WORK TASK
Write the next part of the biography of Malawian lawyer Hazel Olithia Miseleni, picking up after its final sentence.

READING TEXT
·····
Hazel Olithia Miseleni is a Malawian lawyer and women's rights activist. She has worked to ensure that Malawian women and children are aware of the protection that the law supplies to them. She believes that ending child marriage could deliver Malawi a benefit of $500m over fifteen years.

== Education and career ==
Miseleni holds a Bachelor of Laws from the University of Malawi, Chancellor College in Zomba and also a Masters in International Children’s Rights from Leiden University in the Netherlands. She also completed specialised courses in human rights at the Centre for Human Rights at the University of Pretoria Faculty of Law, South Africa.

Miseleni has worked as a Principal Legal Aid Advocate for the Malawi Legal Aid Bureau. In 2023 she started teaching at the Department of Law of the Catholic University of Malawi where she is a senior lecturer; and she is also a Partner at Radiant Attorneys, a law firm in Blantyre, Malawi.

In 2024 she was interviewed by Voice of America where she explained how she worked to ensure that women in girls in Malawi were aware that the law will defend them. Girls and women are aware that they can be mistreated but they are not always aware that the law can help. She toured schools with Advancing Girls Education in Africa (AGE) Africa, the Women Lawyers Association and others to celebrate International Women's Day. She advised that girls can not only avoid GBV but they can report it.

== Activism ==
Miseleni has participated in efforts to improve access to justice for women and children in Malawi, including by conducting legal clinics in rural and peri-urban areas of the country. Miseleni has given motivational speeches to young girls in hopes of helping avoid early marriage and other forms of gender based violence.
·····
EXTRACTED ENTRIES
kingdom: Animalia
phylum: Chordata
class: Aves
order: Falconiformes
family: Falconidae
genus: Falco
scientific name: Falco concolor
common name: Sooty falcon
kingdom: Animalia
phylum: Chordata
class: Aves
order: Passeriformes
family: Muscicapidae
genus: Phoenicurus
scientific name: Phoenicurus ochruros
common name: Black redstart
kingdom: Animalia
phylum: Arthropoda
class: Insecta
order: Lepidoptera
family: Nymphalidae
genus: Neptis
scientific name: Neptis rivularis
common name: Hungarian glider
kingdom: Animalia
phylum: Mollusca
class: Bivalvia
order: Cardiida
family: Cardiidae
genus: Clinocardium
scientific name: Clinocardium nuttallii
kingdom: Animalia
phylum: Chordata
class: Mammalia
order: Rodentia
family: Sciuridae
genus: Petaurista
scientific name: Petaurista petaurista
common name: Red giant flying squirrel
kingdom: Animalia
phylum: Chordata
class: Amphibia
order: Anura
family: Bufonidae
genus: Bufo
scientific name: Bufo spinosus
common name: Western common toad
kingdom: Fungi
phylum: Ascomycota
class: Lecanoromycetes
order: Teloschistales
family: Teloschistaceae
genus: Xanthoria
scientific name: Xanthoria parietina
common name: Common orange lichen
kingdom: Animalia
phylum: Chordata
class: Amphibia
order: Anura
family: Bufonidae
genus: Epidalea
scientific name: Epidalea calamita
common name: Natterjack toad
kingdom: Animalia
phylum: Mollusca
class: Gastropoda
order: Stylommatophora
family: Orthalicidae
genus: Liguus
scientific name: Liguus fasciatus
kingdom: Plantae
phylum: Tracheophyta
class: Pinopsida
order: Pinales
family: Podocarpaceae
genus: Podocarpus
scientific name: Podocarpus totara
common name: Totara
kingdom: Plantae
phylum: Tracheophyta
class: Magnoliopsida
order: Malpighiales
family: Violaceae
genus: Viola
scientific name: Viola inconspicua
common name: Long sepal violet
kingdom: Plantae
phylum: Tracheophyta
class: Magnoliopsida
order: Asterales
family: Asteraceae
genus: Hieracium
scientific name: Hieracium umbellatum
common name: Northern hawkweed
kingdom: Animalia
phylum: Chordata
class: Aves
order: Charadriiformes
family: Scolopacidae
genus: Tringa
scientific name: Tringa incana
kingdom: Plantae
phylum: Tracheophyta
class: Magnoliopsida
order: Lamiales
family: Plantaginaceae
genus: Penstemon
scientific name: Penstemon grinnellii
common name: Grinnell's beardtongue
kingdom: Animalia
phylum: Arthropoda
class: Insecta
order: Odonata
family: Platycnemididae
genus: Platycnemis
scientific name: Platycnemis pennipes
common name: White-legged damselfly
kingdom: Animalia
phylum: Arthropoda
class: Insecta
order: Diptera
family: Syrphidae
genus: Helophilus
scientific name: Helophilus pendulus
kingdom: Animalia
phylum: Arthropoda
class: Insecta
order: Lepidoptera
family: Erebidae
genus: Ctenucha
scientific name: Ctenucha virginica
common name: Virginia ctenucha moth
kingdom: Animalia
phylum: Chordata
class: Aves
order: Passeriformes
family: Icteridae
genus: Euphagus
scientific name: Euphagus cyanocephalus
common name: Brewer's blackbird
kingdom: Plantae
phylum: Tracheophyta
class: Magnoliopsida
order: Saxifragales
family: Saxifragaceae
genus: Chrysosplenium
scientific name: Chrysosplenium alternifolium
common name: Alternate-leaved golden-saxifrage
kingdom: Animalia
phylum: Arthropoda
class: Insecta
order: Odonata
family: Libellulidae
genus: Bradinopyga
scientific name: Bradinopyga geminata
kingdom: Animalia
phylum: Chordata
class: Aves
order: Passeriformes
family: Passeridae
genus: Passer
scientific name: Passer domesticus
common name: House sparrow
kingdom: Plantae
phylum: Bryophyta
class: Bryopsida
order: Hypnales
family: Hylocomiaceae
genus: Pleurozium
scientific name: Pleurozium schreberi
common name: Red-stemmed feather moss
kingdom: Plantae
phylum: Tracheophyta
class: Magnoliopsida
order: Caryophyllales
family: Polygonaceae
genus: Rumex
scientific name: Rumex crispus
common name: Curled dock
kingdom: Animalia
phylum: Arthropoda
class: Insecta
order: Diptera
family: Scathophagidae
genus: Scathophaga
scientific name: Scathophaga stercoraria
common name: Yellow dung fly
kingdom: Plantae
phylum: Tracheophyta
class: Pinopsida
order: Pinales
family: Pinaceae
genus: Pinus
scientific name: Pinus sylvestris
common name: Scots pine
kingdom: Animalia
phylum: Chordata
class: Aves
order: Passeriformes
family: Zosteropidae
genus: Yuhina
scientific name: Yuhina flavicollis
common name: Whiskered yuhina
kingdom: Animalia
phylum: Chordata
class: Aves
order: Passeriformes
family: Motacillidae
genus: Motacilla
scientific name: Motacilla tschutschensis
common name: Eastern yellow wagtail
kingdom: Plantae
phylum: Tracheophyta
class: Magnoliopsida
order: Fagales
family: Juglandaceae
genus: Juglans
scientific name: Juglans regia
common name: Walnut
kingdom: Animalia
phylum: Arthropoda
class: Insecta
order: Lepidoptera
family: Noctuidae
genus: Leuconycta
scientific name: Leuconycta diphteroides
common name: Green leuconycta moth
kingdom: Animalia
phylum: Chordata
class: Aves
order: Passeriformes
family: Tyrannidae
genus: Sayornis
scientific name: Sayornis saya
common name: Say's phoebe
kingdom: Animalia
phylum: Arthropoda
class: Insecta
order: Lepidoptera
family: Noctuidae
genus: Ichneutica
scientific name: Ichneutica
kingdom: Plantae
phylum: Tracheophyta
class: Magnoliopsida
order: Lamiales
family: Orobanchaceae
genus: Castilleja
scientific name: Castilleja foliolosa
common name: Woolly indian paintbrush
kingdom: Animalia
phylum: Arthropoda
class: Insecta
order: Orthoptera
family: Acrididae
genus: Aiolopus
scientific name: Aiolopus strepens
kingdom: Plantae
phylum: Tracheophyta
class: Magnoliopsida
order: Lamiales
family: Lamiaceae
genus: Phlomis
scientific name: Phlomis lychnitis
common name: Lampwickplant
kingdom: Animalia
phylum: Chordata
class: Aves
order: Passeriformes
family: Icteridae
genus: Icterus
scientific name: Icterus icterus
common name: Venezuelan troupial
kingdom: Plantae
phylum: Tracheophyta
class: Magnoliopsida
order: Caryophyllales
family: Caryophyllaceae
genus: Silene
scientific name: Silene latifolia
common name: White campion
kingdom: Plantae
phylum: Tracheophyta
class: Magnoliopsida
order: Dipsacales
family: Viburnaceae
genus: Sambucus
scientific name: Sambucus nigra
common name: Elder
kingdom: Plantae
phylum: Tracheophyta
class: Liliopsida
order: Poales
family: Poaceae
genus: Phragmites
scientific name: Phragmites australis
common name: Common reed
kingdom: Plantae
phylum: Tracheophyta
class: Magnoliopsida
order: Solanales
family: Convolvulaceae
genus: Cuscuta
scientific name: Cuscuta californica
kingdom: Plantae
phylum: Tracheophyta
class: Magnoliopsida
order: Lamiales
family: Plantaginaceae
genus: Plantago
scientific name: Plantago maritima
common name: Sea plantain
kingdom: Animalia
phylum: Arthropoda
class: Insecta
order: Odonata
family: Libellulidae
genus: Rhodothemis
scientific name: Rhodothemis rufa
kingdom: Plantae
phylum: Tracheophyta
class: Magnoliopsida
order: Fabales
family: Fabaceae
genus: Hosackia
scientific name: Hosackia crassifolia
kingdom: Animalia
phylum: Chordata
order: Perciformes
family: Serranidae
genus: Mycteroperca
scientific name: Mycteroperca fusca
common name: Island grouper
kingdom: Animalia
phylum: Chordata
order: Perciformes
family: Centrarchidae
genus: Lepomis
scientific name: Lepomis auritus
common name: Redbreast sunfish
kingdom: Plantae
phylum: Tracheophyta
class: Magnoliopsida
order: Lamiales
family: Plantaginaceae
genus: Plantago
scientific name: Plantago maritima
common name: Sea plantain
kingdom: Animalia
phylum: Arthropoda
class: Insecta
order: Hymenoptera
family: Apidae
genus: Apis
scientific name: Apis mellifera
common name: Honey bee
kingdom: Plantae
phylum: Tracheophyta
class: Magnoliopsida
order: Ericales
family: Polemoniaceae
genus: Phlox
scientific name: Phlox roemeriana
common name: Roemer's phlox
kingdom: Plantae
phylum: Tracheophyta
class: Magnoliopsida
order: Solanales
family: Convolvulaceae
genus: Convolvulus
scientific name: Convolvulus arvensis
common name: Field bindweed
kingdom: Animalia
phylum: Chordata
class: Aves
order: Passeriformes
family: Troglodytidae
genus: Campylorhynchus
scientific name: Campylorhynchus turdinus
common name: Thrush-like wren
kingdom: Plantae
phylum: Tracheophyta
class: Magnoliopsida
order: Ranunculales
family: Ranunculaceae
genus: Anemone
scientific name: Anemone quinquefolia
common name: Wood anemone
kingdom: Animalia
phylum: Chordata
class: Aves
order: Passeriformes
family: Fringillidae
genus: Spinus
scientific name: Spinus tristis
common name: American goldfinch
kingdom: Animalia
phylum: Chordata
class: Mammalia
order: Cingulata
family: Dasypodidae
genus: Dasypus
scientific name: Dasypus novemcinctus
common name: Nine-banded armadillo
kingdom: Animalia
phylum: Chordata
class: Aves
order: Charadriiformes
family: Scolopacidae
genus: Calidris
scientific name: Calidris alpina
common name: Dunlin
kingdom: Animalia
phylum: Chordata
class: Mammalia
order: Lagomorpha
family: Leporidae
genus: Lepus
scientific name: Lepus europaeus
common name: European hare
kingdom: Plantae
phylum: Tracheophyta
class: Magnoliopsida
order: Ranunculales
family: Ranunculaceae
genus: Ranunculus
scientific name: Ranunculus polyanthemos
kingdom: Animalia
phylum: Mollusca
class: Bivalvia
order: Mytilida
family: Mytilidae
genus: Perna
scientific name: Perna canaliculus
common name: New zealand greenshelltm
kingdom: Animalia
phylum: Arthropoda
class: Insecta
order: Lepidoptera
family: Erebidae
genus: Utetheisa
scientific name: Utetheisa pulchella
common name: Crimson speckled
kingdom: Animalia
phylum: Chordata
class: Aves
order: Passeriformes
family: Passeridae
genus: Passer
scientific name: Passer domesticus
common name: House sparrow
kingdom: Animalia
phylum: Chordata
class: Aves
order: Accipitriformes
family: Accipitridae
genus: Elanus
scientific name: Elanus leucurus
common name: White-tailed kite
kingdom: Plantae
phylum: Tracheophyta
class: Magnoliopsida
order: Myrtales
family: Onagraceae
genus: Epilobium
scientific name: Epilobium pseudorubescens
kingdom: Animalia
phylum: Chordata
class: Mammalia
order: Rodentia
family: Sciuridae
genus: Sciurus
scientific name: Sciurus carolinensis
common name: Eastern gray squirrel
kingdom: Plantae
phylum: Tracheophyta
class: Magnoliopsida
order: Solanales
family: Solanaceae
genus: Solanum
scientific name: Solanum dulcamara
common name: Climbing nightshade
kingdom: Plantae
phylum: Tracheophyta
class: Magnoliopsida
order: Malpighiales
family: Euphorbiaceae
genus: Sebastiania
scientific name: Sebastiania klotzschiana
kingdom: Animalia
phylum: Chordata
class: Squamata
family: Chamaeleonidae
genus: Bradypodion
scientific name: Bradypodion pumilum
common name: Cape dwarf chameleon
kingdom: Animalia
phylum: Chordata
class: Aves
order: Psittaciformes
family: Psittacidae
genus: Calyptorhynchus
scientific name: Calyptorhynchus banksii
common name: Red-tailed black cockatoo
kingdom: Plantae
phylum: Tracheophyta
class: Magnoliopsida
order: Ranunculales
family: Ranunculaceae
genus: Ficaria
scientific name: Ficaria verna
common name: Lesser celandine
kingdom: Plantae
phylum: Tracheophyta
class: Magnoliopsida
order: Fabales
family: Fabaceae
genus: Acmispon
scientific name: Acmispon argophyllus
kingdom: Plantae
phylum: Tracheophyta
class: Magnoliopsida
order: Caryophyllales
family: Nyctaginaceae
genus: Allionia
·····
ANSWER BOX
In 2025 she and Rothna Begum wrote for The Nation about the economic advantages for Malawi in ending child marriage. Their article summarised the hardships suffered by young mothers but they also reported that this costs the women involved $167m in lost wages. Within 15 years the country could be $500m better off, as a reduced population growth delivers reduced costs, including those of education. They recommended the 2024 document titled Malawi’s National Strategy to End Child Marriage to the country's leadership.

== Awards or recognition ==
Miseleni is a 2023/2024 Waging Justice for Women Fellow, a fellowship by the Clooney Foundation for Justice and served her fellowship with the Women Lawyers Association of Malawi. She was part of the third cohort of Feminist Litigation Network fellowship run by the Initiative for Strategic Litigation in Africa.

== Publications ==

- Blog Post on the Importance of History in Child Care.